Indonesian package delivery company

PT Tiki Jalur Nugraha Ekakurir (Tiki JNE), best known as JNE or JNE Express, is an Indonesian express delivery and logistics courier. The company founded the Association Courier Conference of Asia (ACCA).

==History==
On November 26, 1990, H. Soeprapto Suparno and Johari Zein founded the PT Tiki Jalur Nugraha Ekakurir. as a division of Suparno's PT Citra Van Titipan Kilat (TIKI), to manage its international network of couriers.

Starting with eight people, including four principals who filled courier roles, and an initial capital investment of 100 million rupiah, JNE started in majoring on customs clearance and distribution for incoming courier and cargo shipments to Indonesia.

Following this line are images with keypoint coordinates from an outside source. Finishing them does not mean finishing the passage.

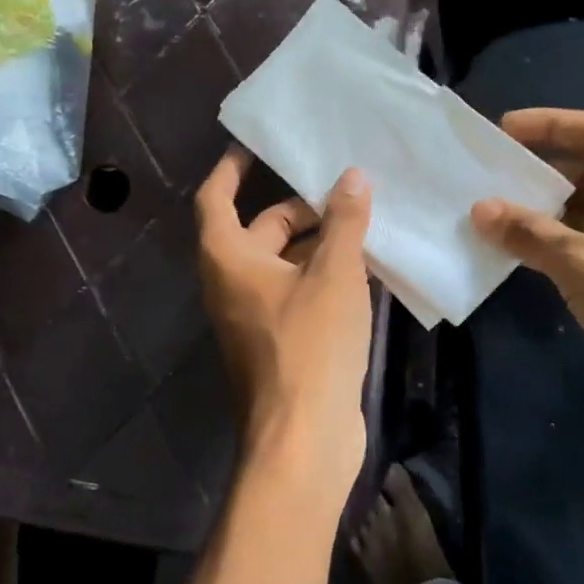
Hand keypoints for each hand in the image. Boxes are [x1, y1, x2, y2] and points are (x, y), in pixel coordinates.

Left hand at [196, 148, 374, 497]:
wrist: (303, 438)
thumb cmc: (310, 345)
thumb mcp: (333, 274)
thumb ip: (343, 222)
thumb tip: (352, 177)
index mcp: (228, 258)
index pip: (216, 197)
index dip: (231, 167)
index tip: (254, 145)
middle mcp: (232, 282)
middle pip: (260, 228)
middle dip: (301, 208)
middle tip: (345, 189)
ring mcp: (255, 315)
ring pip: (284, 262)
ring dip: (318, 242)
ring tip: (365, 222)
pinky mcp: (279, 341)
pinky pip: (297, 292)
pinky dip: (323, 275)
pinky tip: (367, 268)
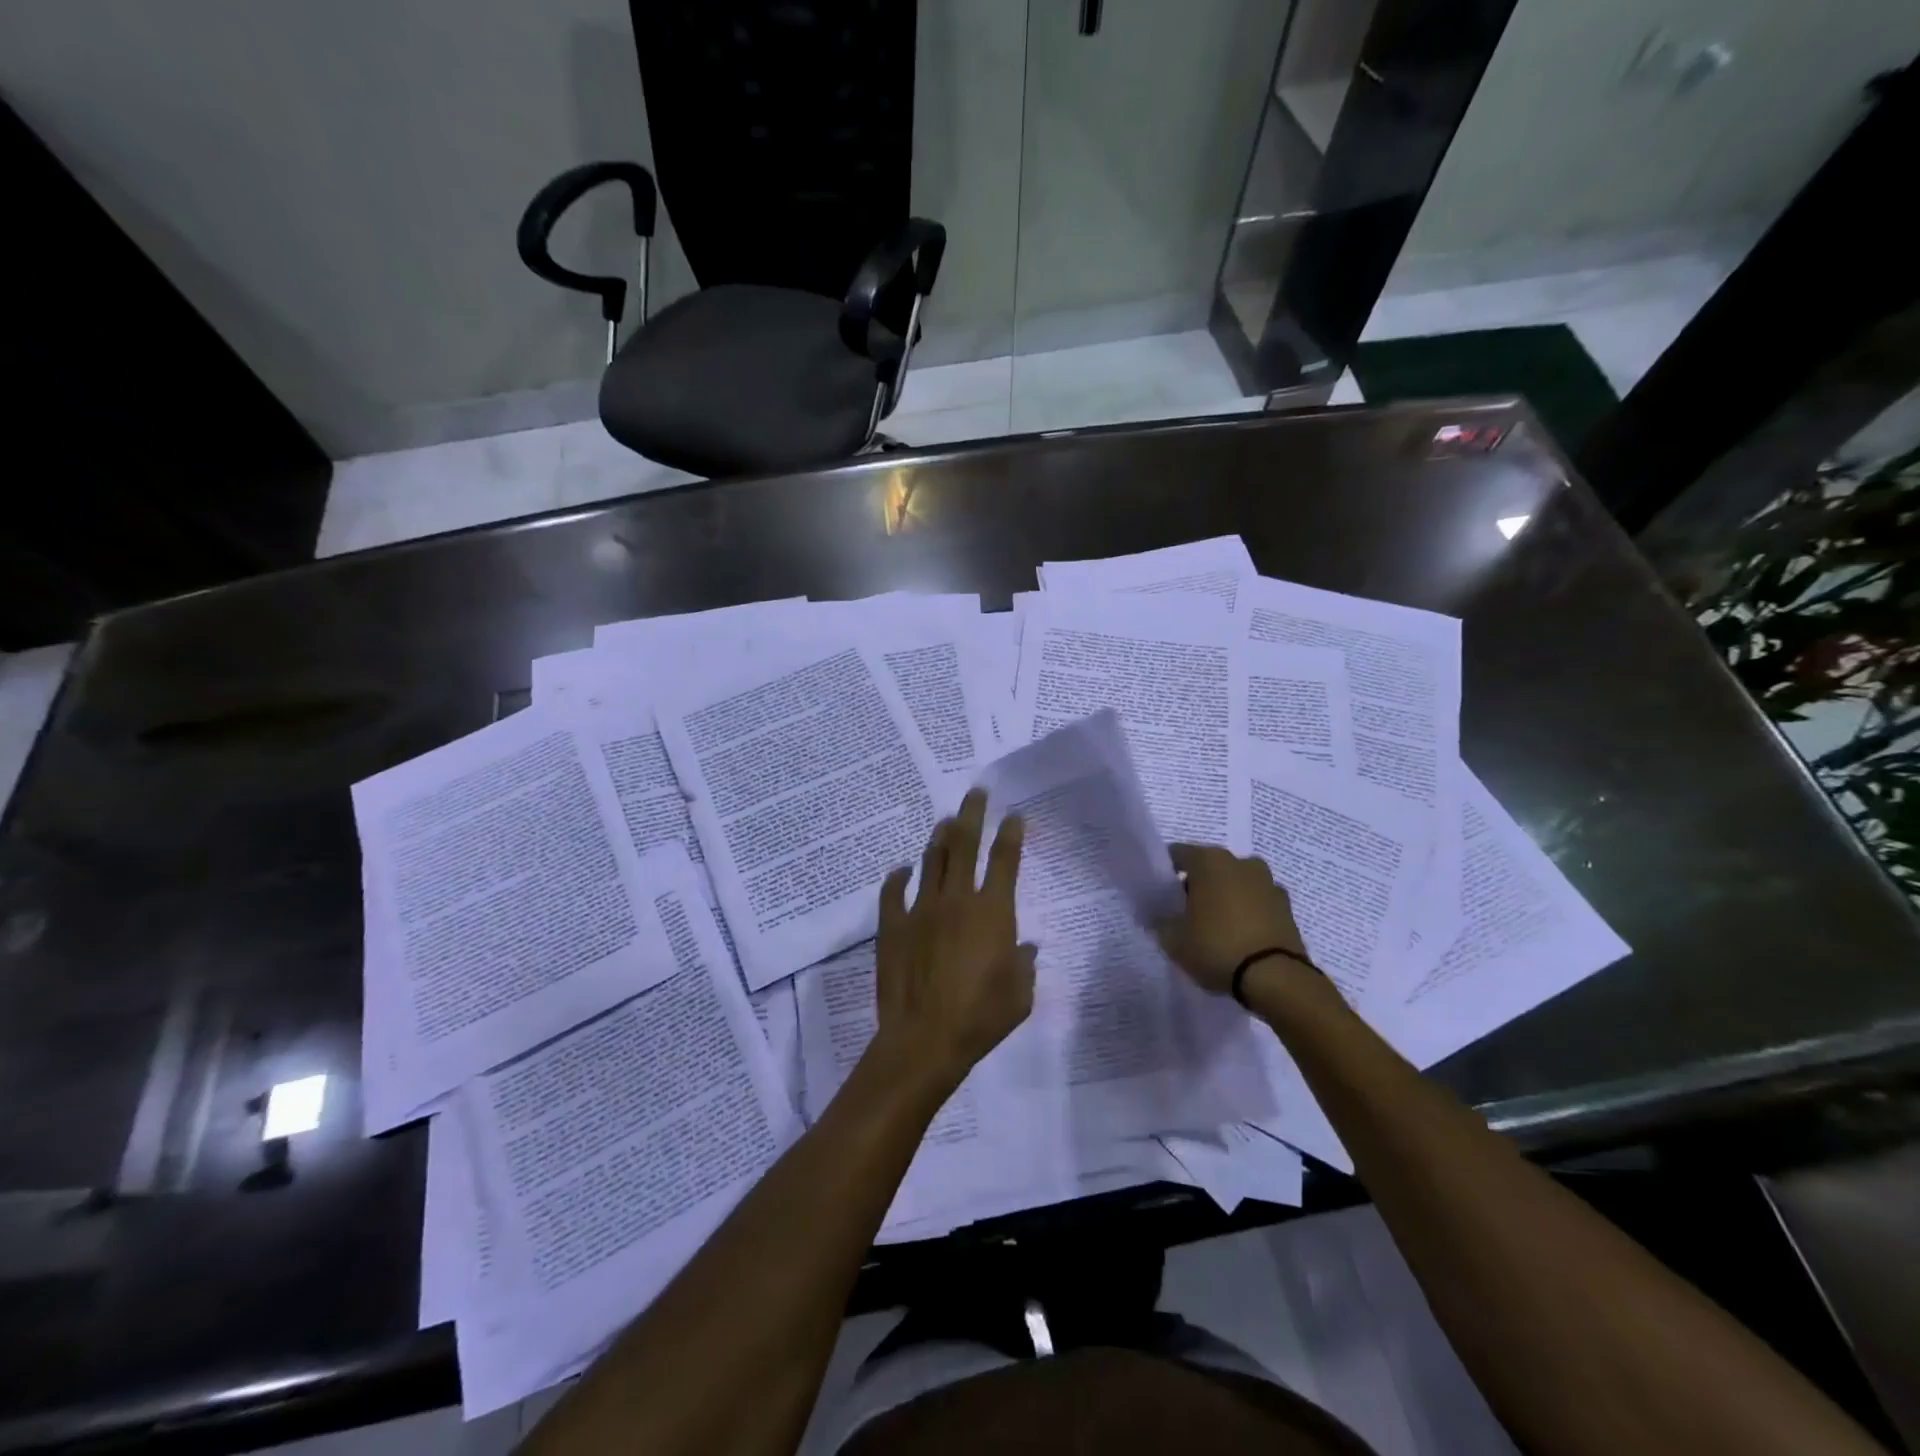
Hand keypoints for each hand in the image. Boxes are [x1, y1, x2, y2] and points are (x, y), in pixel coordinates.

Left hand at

In 1991, JNE developed its international network by joining the International Air Transport Association (IATA), facilitating global delivery services, and created a network of courier companies in Indonesia, Singapore, Japan, Malaysia, the Philippines, Taiwan and Hong Kong, by forming the Association Courier Conference of Asia (ACCA). Increased competition during the early 1990s resulted in domestic expansion, as well as the parent company competing with its own division, as JNE sought to retain its local marketshare. Suparno spun JNE off in 1993. The new entity established a new logo and policies, distinguishing it from TIKI.

Undergoing rapid growth, JNE acquired real estate in 2002 and established the JNE Sorting Center in Jakarta where, in 2004, the JNE headquarters was also acquired.

In 2018, JNE announced the construction of a mega logistics hub near Soekarno–Hatta International Airport to increase its parcel handling capacity in response to the rapid growth of e-commerce in Indonesia. The facility represented an initial investment of about Rp500 billion and was expected to handle up to one million packages per day.

Following the death of the founder in 2015, his son, M. Feriadi Soeprapto, became a director and president of the company, which then had approximately 5,000 outlets and employed about 13,000 individuals. In 2019, it had a delivery fleet of about 10,000 vehicles and employed 45,000 Indonesians. Other company directors are Chandra Fireta and Edi Santoso.

==TIKI and JNE==
Starting as a division from TIKI, JNE eventually split from TIKI and became an independent company. Both companies are founded by Suparno.